Minister for Commerce and Industry, East Pakistan
- In office 1962–1963
- Preceded by: Muhammad Mansur Ali
- Succeeded by: Dewan Abdur Rab Choudhury

Member of the Bengal Legislative Assembly
- In office 1937–1939
- Succeeded by: Ibrahim Khan
- Constituency: Tangail North (Madhupur-Gopalpur)

Personal details
- Born: 17 September 1910 Tangail, Eastern Bengal and Assam, British India
- Died: 30 September 1981 (aged 71) Dhaka, Bangladesh
- Party: Krishak Sramik Party
- Other political affiliations: Bangladesh Nationalist Party
- Children: Syeda Ashiqua Akbar
- Parent: Syed Nawab Ali Chowdhury (father);
- Relatives: Mohammad Ali Bogra (nephew) Ashraf Ali Khan Chowdhury (father-in-law)
- Occupation: Politician

= Syed Hasan Ali Chowdhury =

Bangladeshi politician

Syed Hasan Ali Chowdhury (সৈয়দ হাসান আলী চৌধুরী; c. 1910 – 30 September 1981) was a Bangladeshi politician, minister and the former Nawab of Dhanbari. He served as a minister for commerce and industry in East Pakistan after being elected in the 1962 elections.

==Early life==
Chowdhury was born in c. 1910 to a Bengali zamindar family known as the Nawabs of Dhanbari. His father, Syed Nawab Ali Chowdhury, was one of the founders of Dhaka University and the first Muslim minister of United Bengal.

==Career==
Chowdhury entered politics by joining A. K. Fazlul Huq's Krishak Sramik Party. He contested for the party in the 1937 Bengal legislative elections, winning in the Tangail North (Madhupur-Gopalpur) constituency.

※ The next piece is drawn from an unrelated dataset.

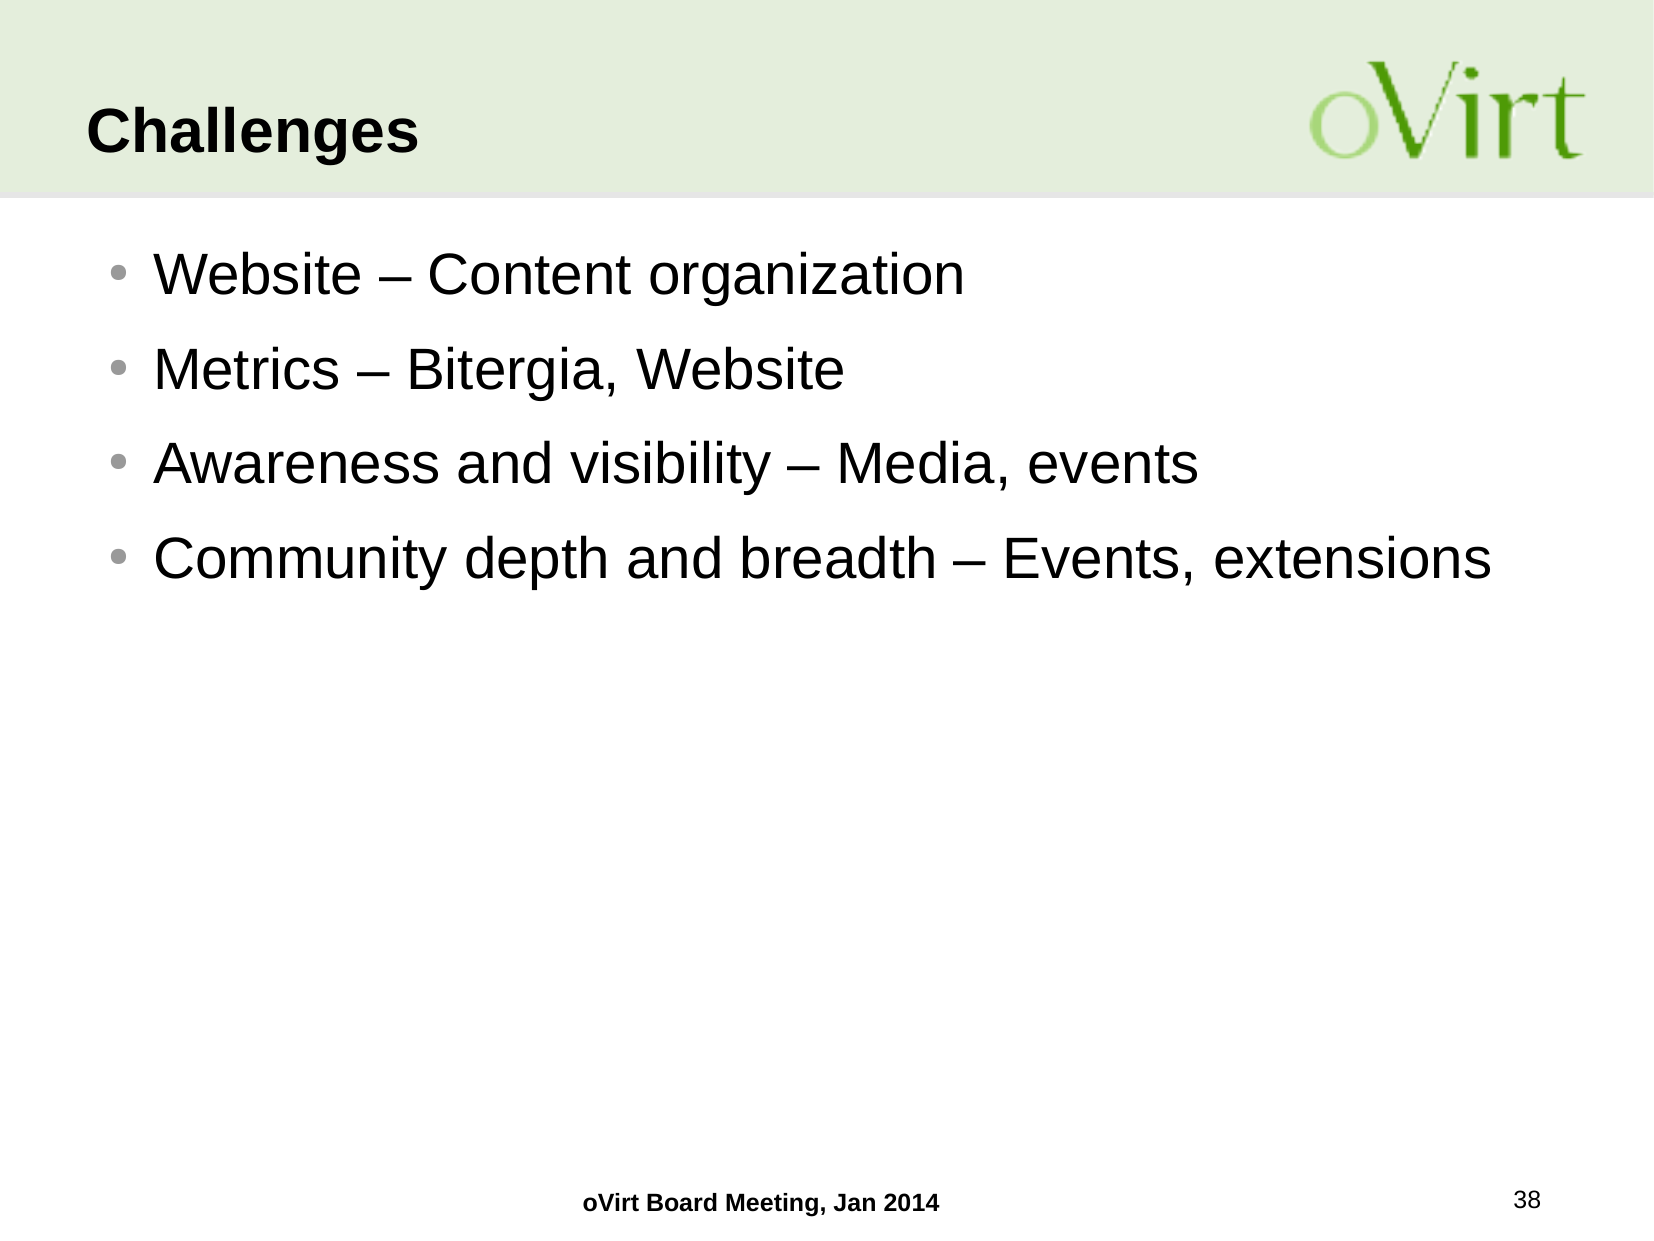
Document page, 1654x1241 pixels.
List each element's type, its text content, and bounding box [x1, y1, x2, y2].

In 1962, he was made minister for commerce and industry of East Pakistan. After the Bangladesh Liberation War, he contested as a Bangladesh National Party candidate from the Tangail-1 (Madhupur-Dhanbari) constituency in the second Bangladeshi parliamentary election, held on 18 February 1979.

==Personal life==
Chowdhury married Syedani Razya Khatun, a daughter of Zamindar Ashraf Ali Khan Chowdhury of Natore. After her death, he married her sister, Syedani Lamya Asya.

==Death and legacy==
He died on 30 September 1981. After his death, his only child, a daughter named Syeda Ashiqua Akbar, was elected as a member of parliament following a by-election.